What is 'conversion of motion'?

• A cam converts rotary motion into reciprocating motion in the follower
• Eccentric cams create a gentle up-and-down motion
• Pear cams create a quick rise and slow fall motion
• Heart cams create uniform motion with constant speed
• Snail cams create a slow rise followed by a sudden drop
• Crank and slider, rack and pinion, screw threads, and ratchet and pawl mechanisms convert different types of motion

A cam is a rotating piece that converts rotary motion into reciprocating motion in the follower. Think of it like a spinning shape pushing something up and down.

Eccentric/off centre cam: this is the simplest cam - imagine a wheel mounted off-centre. As it rotates, it creates a gentle up-and-down motion, like what you might find in a simple mechanical toy.
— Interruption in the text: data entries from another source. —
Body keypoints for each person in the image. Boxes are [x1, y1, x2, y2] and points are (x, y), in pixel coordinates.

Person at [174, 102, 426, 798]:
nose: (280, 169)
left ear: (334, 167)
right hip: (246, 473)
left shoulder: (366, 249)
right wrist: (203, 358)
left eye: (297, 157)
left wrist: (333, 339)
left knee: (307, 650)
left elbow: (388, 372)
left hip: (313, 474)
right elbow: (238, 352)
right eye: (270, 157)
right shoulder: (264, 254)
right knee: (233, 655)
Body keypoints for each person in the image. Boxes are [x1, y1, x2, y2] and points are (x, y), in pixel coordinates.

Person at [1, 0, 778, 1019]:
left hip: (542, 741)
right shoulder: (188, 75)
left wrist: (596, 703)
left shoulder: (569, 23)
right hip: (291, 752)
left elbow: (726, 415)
Pear/egg cam: shaped like a pear, this creates a quick rise and slow fall motion. You might find this in machinery where you need something to lift quickly but lower gently.
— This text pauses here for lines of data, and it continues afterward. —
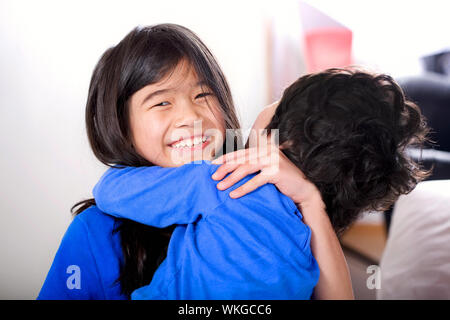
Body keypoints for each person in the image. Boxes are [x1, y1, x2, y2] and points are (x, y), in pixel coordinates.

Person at [37, 24, 352, 299]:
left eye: (203, 95)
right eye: (162, 102)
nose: (190, 116)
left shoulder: (267, 194)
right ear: (122, 127)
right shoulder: (97, 231)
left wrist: (310, 199)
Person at [92, 68, 430, 299]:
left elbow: (108, 191)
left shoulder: (224, 181)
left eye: (279, 101)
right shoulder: (305, 225)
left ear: (280, 141)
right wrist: (311, 200)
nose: (192, 118)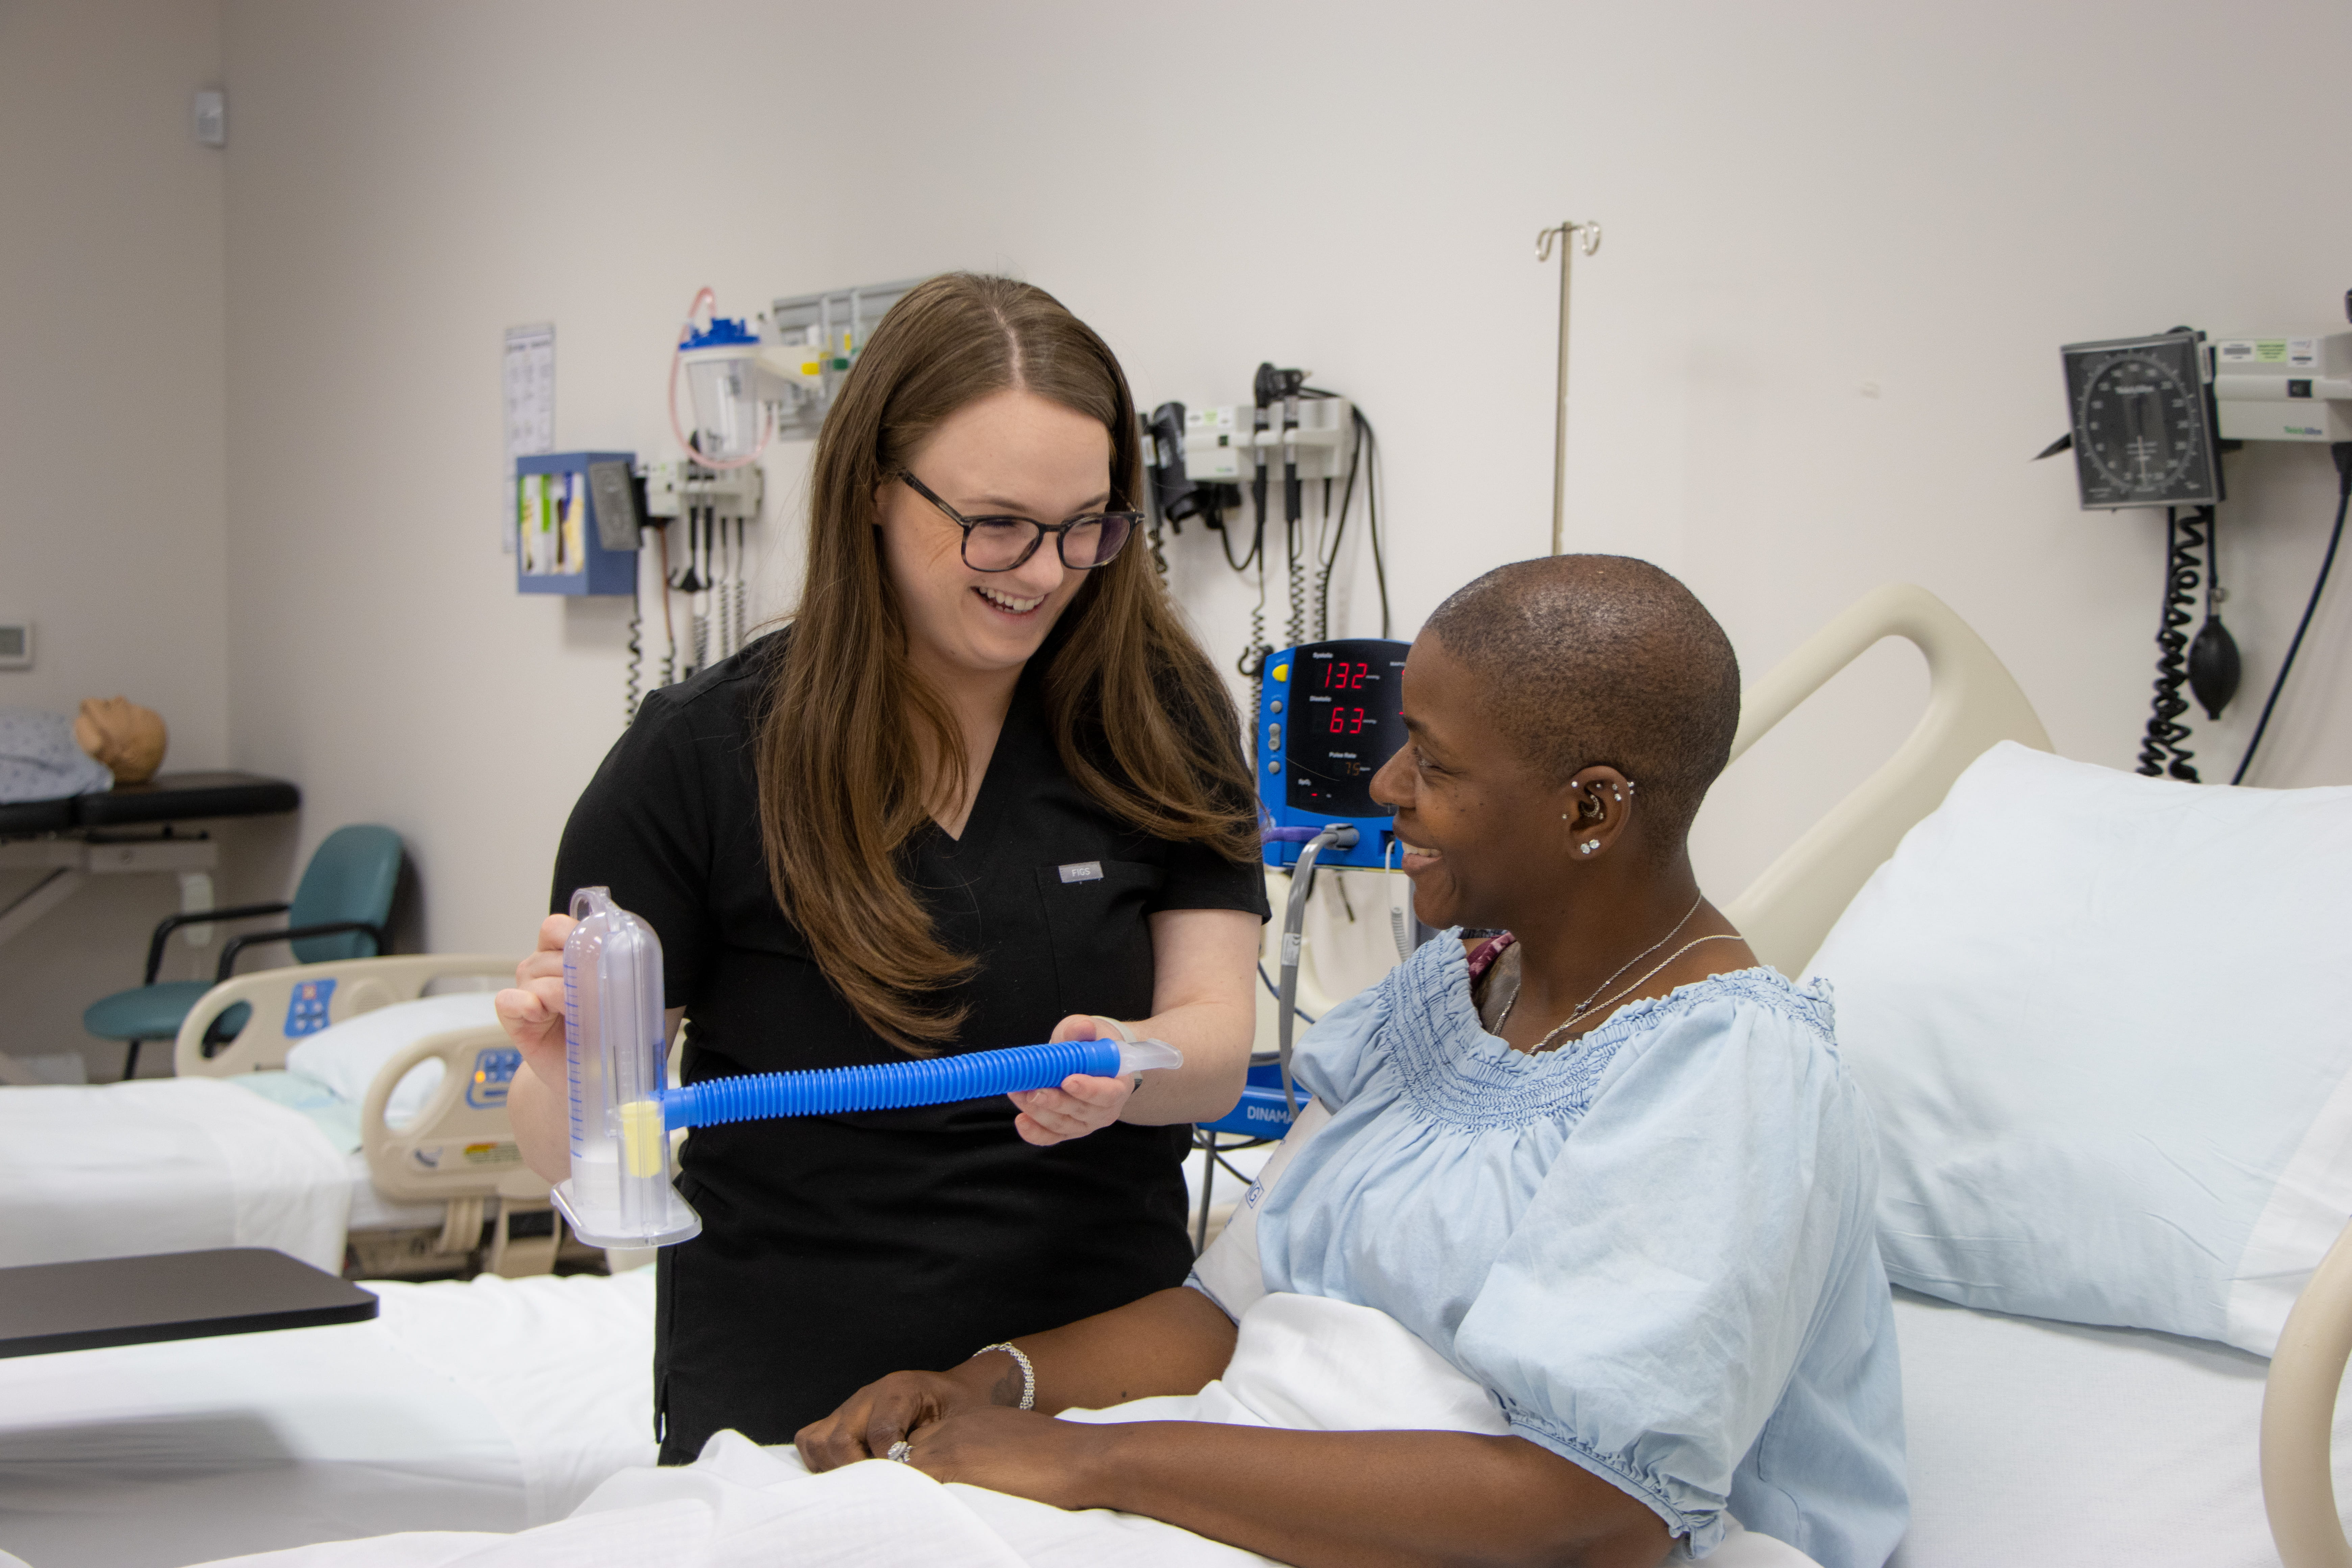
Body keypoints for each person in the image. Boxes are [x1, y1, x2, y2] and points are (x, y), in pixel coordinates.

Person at [796, 557, 1908, 1568]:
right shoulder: (1446, 996)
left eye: (1433, 759)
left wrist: (1098, 1462)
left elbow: (1583, 1512)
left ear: (1592, 806)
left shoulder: (1730, 1079)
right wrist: (990, 1381)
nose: (1384, 785)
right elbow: (1224, 1314)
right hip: (1251, 1473)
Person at [495, 274, 1268, 1463]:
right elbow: (579, 1159)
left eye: (1088, 526)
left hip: (1093, 1391)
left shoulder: (1159, 721)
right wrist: (567, 1080)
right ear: (871, 488)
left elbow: (1214, 1048)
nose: (1046, 571)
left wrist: (1133, 1069)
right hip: (797, 1411)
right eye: (996, 522)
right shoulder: (701, 756)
Heart cam: this special shape creates a uniform motion - meaning the follower moves at a constant speed up and down. This is useful in machinery where smooth, consistent movement is important, like in sewing machines.

Snail/drop cam: creates a slow rise followed by a sudden drop. Imagine a door closer mechanism - it closes the door slowly but lets it open quickly.

A crank and slider converts rotary motion to reciprocating motion (or vice versa). Picture a train's wheels and connecting rods - as the wheel (crank) turns, it makes the piston (slider) move back and forth. This is also how a petrol engine converts the up-and-down motion of pistons into the rotating motion of the crankshaft.

An example of this is in a pillar drill, where the table bed is moved up and down.

A Rack and Pinion converts rotary motion to linear motion using a gear (pinion) that meshes with a toothed bar (rack). When the gear turns, the rack moves in a straight line. This is used in car steering systems - turning the steering wheel (rotary) makes the wheels turn left or right (linear). Can also be used to open and close an electric gate, with the motor (rotary) makes the gate move left or right (linear).

Screw threads convert rotary motion to linear motion by using spiral grooves. When you turn a screw (rotary), it moves forward or backward (linear). Examples include machine vice in workshops, jar lids, and bottle caps. The thread angle determines how far the screw advances with each rotation.

A ratchet and pawl mechanism allows rotation in one direction while preventing reverse motion. Think of a bicycle's free wheel - you can pedal forward, but the wheel won't spin backwards. The ratchet is a wheel with angled teeth, and the pawl is a finger that fits between them. It's also used in socket wrenches and hand winches.